Based upon and subject to the foregoing, we are of the opinion that when (i) the Registration Statement has become effective under the Securities Act and remains effective at the time of the offer and sale of the Units, (ii) an appropriate Prospectus has been filed with the Commission describing the Units offered thereby, (iii) such Units have been offered and sold as described in the Registration Statement, such Prospectus and the Trust Agreement and (iv) such Units have been delivered to the purchasers thereof and the agreed consideration has been fully paid at the time of such delivery by such purchasers:

 

(a) such Units will be validly issued; and

 

(b) the purchasers of such Units will have no obligation to make payments to the Trust or its creditors (other than the purchase price for the Units) or contributions to the Trust or its creditors solely by reason of the purchasers’ ownership of such Units(subject to the obligations of a beneficial owner of Units to make certain payments provided for in Section 5.7(f) of the Trust Agreement).

 

This opinion letter is limited to the matters expressly set forth herein, and no opinion may be inferred beyond those expressly stated.
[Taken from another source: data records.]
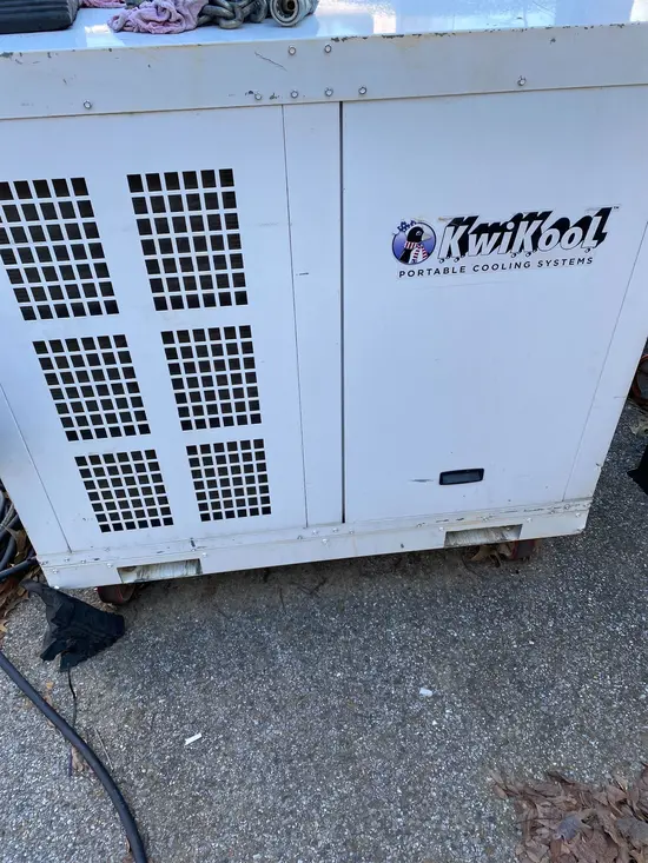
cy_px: 432
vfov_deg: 67.3
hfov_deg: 53.1
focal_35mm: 26
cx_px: 324
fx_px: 649
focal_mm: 4.25
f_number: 1.8
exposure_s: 1/293
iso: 32
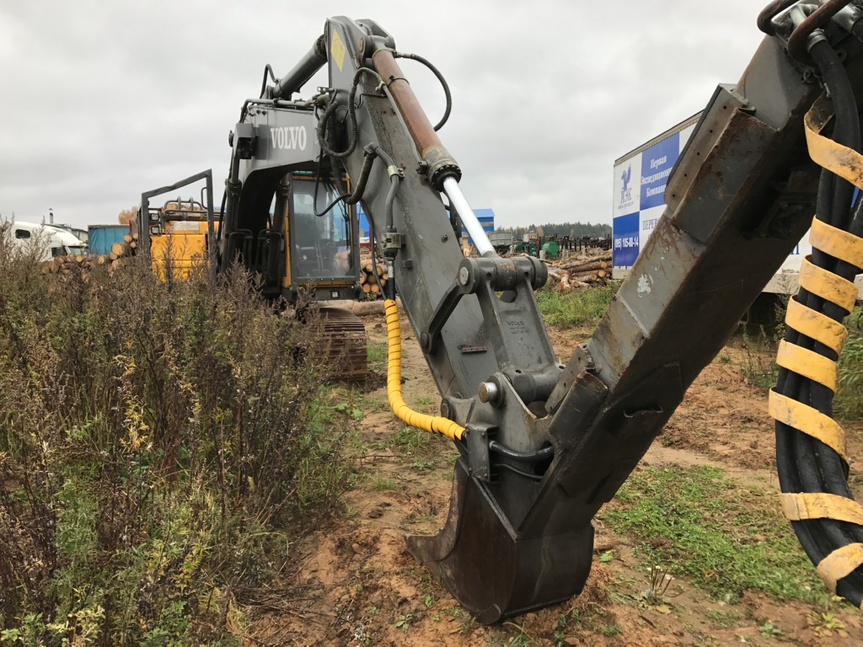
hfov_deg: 63.4
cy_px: 324
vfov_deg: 49.7
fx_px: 698
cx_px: 432
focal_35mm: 28
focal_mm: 3.99
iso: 20
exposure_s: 1/270
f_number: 1.8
Our opinions expressed herein are as of the date hereof, and we have no obligation to update this letter or to advise you of any changes in applicable law or any other matters that may come to our attention after the date hereof.

 

This opinion is rendered to you in connection with the filing of the Registration Statement. This opinion may not be relied upon for any other purpose, or furnished to, quoted or relied upon by any other person, firm or corporation for any purpose, without our prior written consent, except that (A) this opinion may be furnished or quoted to judicial or regulatory authorities having jurisdiction over you, and (B) this opinion may be relied upon by purchasers and holders of the Units currently entitled to rely on it pursuant to applicable provisions of federal securities law.

 

We hereby consent to the filing of this opinion letter as Exhibit 5.1 to the Registration Statement and to the reference to our firm under the caption “Legal Matters” in the Prospectus. In giving such consent, we do not thereby admit that we come within the category of persons whose consent is required under Section 7 of the Securities Act or under the rules and regulations of the Commission promulgated thereunder.